As studies have shown, short-day plants are especially sensitive to the photoperiod, since the length of the day in their homeland changes little during the year, and seasonal climatic changes can be very significant. Photoperiodic species prepare tropical species for dry and rainy seasons. Some varieties of rice in Sri Lanka, where the total annual change in the length of the day is no more than an hour, capture even the slightest difference in the light rhythm, which determines the time of their flowering.

Photoperiodism of insects can be not only direct, but also indirect. For example, in the cabbage root fly, winter diapause occurs through the influence of food quality, which varies depending on the physiological state of the plant.

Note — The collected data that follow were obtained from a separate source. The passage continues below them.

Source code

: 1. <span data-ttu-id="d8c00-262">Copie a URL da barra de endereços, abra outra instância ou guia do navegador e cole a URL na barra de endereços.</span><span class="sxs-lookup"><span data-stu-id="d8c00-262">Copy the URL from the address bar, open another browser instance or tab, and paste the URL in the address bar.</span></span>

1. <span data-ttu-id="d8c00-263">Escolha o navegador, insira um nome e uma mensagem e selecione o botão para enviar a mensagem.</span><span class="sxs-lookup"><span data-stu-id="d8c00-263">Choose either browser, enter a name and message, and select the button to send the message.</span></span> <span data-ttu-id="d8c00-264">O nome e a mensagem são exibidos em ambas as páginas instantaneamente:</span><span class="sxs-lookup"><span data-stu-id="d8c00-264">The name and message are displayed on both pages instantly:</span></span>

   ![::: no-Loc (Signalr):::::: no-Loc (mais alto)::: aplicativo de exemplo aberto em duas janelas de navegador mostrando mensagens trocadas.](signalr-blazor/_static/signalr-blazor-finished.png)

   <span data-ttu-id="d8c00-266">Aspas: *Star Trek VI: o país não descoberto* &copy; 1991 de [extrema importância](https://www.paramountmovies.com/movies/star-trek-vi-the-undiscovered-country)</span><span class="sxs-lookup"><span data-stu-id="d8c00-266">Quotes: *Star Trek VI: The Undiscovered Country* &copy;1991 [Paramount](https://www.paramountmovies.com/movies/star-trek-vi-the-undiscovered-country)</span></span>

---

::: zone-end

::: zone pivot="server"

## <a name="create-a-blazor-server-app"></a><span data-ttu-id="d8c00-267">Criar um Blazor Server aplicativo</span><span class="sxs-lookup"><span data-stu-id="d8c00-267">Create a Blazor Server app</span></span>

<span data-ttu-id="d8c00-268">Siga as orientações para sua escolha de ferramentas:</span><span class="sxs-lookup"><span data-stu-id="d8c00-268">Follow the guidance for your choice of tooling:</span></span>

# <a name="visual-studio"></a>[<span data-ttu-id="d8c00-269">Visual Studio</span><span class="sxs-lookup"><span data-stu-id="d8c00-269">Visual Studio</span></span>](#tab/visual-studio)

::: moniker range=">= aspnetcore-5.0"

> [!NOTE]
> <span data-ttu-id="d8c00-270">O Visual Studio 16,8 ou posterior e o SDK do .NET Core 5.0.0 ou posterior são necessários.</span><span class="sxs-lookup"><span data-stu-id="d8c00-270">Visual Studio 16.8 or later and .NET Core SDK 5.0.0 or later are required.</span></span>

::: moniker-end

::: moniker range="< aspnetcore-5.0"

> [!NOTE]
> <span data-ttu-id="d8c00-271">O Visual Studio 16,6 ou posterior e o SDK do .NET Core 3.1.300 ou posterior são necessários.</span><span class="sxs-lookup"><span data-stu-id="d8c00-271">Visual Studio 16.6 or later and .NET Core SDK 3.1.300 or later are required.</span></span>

The length of the daylight period, which ensures the transition to the next phase of development, is called the critical day length for this phase. As you rise geographical latitude the critical day length increases. For example, the transition to diapause of an apple leafworm at a latitude of 32° occurs when the daylight period is 14 hours, 44°-16 hours, 52°-18 hours. The critical day length often serves as an obstacle to the latitudinal movement of plants and animals, for their introduction .

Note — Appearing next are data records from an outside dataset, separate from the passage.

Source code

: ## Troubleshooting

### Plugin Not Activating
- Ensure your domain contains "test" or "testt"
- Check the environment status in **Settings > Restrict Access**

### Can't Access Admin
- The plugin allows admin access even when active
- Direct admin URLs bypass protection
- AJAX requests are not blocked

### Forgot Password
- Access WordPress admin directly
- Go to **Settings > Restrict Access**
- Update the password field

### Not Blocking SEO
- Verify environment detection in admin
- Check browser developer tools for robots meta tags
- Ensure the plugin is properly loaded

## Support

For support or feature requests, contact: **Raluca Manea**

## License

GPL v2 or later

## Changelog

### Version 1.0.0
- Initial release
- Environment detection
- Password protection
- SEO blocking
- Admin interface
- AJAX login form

Photoperiodism of plants and animals is a hereditarily fixed, genetically determined property. However, the photoperiodic reaction manifests itself only under a certain influence of other environmental factors, for example, in a certain temperature range. With some combination environmental conditions the natural dispersal of species to latitudes unusual for them is possible, despite the type of photoperiodism. So, in the high-mountainous tropical regions there are many plants of a long day, natives of temperate climates.

For practical purposes, the length of daylight hours is changed when growing crops in closed ground, controlling the duration of lighting, increasing the egg production of chickens, and regulating the reproduction of fur-bearing animals.

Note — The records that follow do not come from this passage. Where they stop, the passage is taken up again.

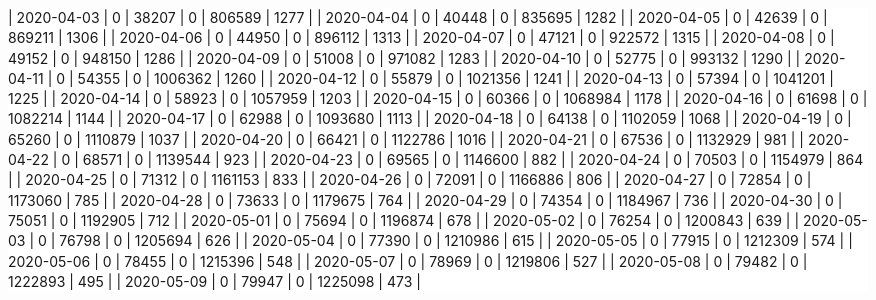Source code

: | 2020-04-03 | 0 | 38207 | 0 | 806589 | 1277 |
| 2020-04-04 | 0 | 40448 | 0 | 835695 | 1282 |
| 2020-04-05 | 0 | 42639 | 0 | 869211 | 1306 |
| 2020-04-06 | 0 | 44950 | 0 | 896112 | 1313 |
| 2020-04-07 | 0 | 47121 | 0 | 922572 | 1315 |
| 2020-04-08 | 0 | 49152 | 0 | 948150 | 1286 |
| 2020-04-09 | 0 | 51008 | 0 | 971082 | 1283 |
| 2020-04-10 | 0 | 52775 | 0 | 993132 | 1290 |
| 2020-04-11 | 0 | 54355 | 0 | 1006362 | 1260 |
| 2020-04-12 | 0 | 55879 | 0 | 1021356 | 1241 |
| 2020-04-13 | 0 | 57394 | 0 | 1041201 | 1225 |
| 2020-04-14 | 0 | 58923 | 0 | 1057959 | 1203 |
| 2020-04-15 | 0 | 60366 | 0 | 1068984 | 1178 |
| 2020-04-16 | 0 | 61698 | 0 | 1082214 | 1144 |
| 2020-04-17 | 0 | 62988 | 0 | 1093680 | 1113 |
| 2020-04-18 | 0 | 64138 | 0 | 1102059 | 1068 |
| 2020-04-19 | 0 | 65260 | 0 | 1110879 | 1037 |
| 2020-04-20 | 0 | 66421 | 0 | 1122786 | 1016 |
| 2020-04-21 | 0 | 67536 | 0 | 1132929 | 981 |
| 2020-04-22 | 0 | 68571 | 0 | 1139544 | 923 |
| 2020-04-23 | 0 | 69565 | 0 | 1146600 | 882 |
| 2020-04-24 | 0 | 70503 | 0 | 1154979 | 864 |
| 2020-04-25 | 0 | 71312 | 0 | 1161153 | 833 |
| 2020-04-26 | 0 | 72091 | 0 | 1166886 | 806 |
| 2020-04-27 | 0 | 72854 | 0 | 1173060 | 785 |
| 2020-04-28 | 0 | 73633 | 0 | 1179675 | 764 |
| 2020-04-29 | 0 | 74354 | 0 | 1184967 | 736 |
| 2020-04-30 | 0 | 75051 | 0 | 1192905 | 712 |
| 2020-05-01 | 0 | 75694 | 0 | 1196874 | 678 |
| 2020-05-02 | 0 | 76254 | 0 | 1200843 | 639 |
| 2020-05-03 | 0 | 76798 | 0 | 1205694 | 626 |
| 2020-05-04 | 0 | 77390 | 0 | 1210986 | 615 |
| 2020-05-05 | 0 | 77915 | 0 | 1212309 | 574 |
| 2020-05-06 | 0 | 78455 | 0 | 1215396 | 548 |
| 2020-05-07 | 0 | 78969 | 0 | 1219806 | 527 |
| 2020-05-08 | 0 | 79482 | 0 | 1222893 | 495 |
| 2020-05-09 | 0 | 79947 | 0 | 1225098 | 473 |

The average long-term periods of development of organisms are determined primarily by the climate of the locality; it is to them that the reactions of photoperiodism are adapted. Deviations from these dates are subject to weather conditions. When weather conditions change, the timing of the passage of individual phases may change within certain limits. This is especially pronounced in plants and poikilothermic animals.’ Thus, plants that have not reached the required sum of effective temperatures cannot bloom even under photoperiod conditions that stimulate the transition to the generative state. For example, in the Moscow region, birch blooms on average on May 8 with the accumulation of the sum of effective temperatures of 75 ° C. However, in annual deviations, the timing of its flowering varies from April 19 to May 28. Homeothermic animals respond to weather patterns by changing behavior, nesting times, and migrations.

The study of the regularities of the seasonal development of nature is carried out by a special applied industry ecology - phenology (literal translation from Greek - the science of phenomena).

According to the Hopkins bioclimatic law, derived by him in relation to the conditions North America, the timing of the onset of various seasonal phenomena (phenodate) differs by an average of 4 days for each degree of latitude, for every 5 degrees of longitude and 120 m above sea level, i.e. the norther, easterly and higher the area, the later the onset of spring and earlier in autumn. In addition, phenological dates depend on local conditions (relief, exposure, distance from the sea, etc.). On the territory of Europe, the timing of the onset of seasonal events changes for each degree of latitude not by 4, but by 3 days. By connecting points on the map with the same phenodates, we get isolines that reflect the front of the advance of spring and the onset of the next seasonal phenomena. This is of great importance for planning many economic activities, in particular agricultural work.